Power tariff raised by Rs1.95/unit

Published February 13, 2021
The National Electric Power Regulatory Authority on Friday approved an across-the-board Rs1.95 per unit (15pc) increase in tariff under uniform tariff regime. — AFP/File
The National Electric Power Regulatory Authority on Friday approved an across-the-board Rs1.95 per unit (15pc) increase in tariff under uniform tariff regime. — AFP/File

ISLAMABAD: The National Electric Power Regulatory Authority (Nepra) on Friday approved an across-the-board Rs1.95 per unit (15pc) increase in tariff under uniform tariff regime though it questioned the justifications on technical and legal basis.

For the first time in almost two decades, the rate for lifeline consumers — using up to 50 units per month — has therefore also increased, to Rs3.95 per unit from the existing rate of Rs2 per unit, as the application of Rs1.95 per unit is for all consumers.

The tariff increase was immediately notified by the Power Division, which said the tariff increase was also applicable to Karachi Electric to maintain uniform rates across the country.

The Nepra decision is based on the federal cabinet’s directives of Jan 15 that had approved a tariff increase of Rs1.95 per unit along with targeted tariff differential subsidy of Rs185 billion under Section 31 (4) of the Nepra Act. The tariff increase would ensure the earning of about Rs200 billion by power distribution companies (Discos).

This is the third increase in tariff determined by the regulator in as many days. On Feb 10, the regulator allowed Rs1.54 per unit monthly fuel cost adjustment to be charged this month. This was followed by 83 paisa per unit increase on Feb 11 on account of quarterly tariff adjustments.

The government told the regulator that it had adopted guidelines to structure the discretion for arriving at uniform tariff, being reflective of economic and social policy of the government and based on the consolidated revenue requirement determined by the regulator for Discos at Rs1.681 trillion for fiscal year 2019-20.

Protection of low-end consumers

It said the uniform tariff regime was based on socio-economic objectives, budgetary targets in field, protection of low-end consumers from price escalation through provision of subsidy and maintaining uniform tariff across the country for each consumer category.

It said the government in the past had been using various surcharges like equalisation surcharge and financing cost surcharge etc but those powers had come to an end after the Nepra Act was amended in 2018. A new uniform tariff framework has been introduced under Section 31(4) in their place, which includes both the price equalisation and socio-economic elements of the previous regime, price equalisation by the uniform, cross-entity nature of the tariff itself and the socioeconomic dimension by tying grant of tariff to public consumer interest.

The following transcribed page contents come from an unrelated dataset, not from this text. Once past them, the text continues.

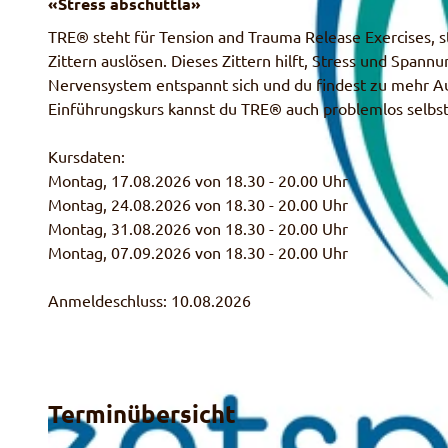
«Stress abschüttlä»
TRE® steht für Tension and Trauma Release Exercises, s
Zittern auslösen. Dieses Zittern hilft, Stress und Spann
Nervensystem entspannt sich und du findest zu mehr Au
Einführungskurs kannst du TRE® auch problemlos selbs
Kursdaten:
Montag, 17.08.2026 von 18.30 - 20.00 Uhr
Montag, 24.08.2026 von 18.30 - 20.00 Uhr
Montag, 31.08.2026 von 18.30 - 20.00 Uhr
Montag, 07.09.2026 von 18.30 - 20.00 Uhr
Anmeldeschluss: 10.08.2026
Terminübersicht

“From their application, it is apparent that the Federal Government is employing the new Uniform Tariff framework in an analogous manner to the previous surcharge and subsidy framework, by seeking to incorporate subsidies into the uniform tariff, to achieve price-equalisation between Discos consumers, and to fulfill other socio-economic objectives under policy”, the Nepra noted.

The regulator said the government had incorporated energy subsidies within the uniform tariff, non-determination of which would lead to the impoverished consumer category to suffer from detrimentally inflated energy prices. Further still, non-notification of revised or rebased tariff would result in huge quarterly adjustments leading to increase in circular debt, “which is not in the interest of the consumers and would adversely affects the economy of the country”.

“These are grave and inescapable consequences attached to the Uniform Tariff being sought,” the regulator said, adding that “in view of these pragmatic considerations, it would be inequitable and imprudent for the Nepra to dismiss the Uniform Tariff motion on the basis of non-exhaustive compliance of the procedural elements of Section 31(4)”.

Moreover, mitigation of these adversities was in the interest of public consumer, the regulator said.

It also pointed that the government had not submitted consolidated accounts, rather had consolidated the individual determined revenue requirement of all Discos so that the same was reflective of the consolidated accounts for the purpose of tariff setting. The regulator said it was allowing the tariff increase for the fact that after the amendment to the Nepra Act, the relevant bodies were going through a transition phase for devising and enacting required frameworks and subordinate legislations.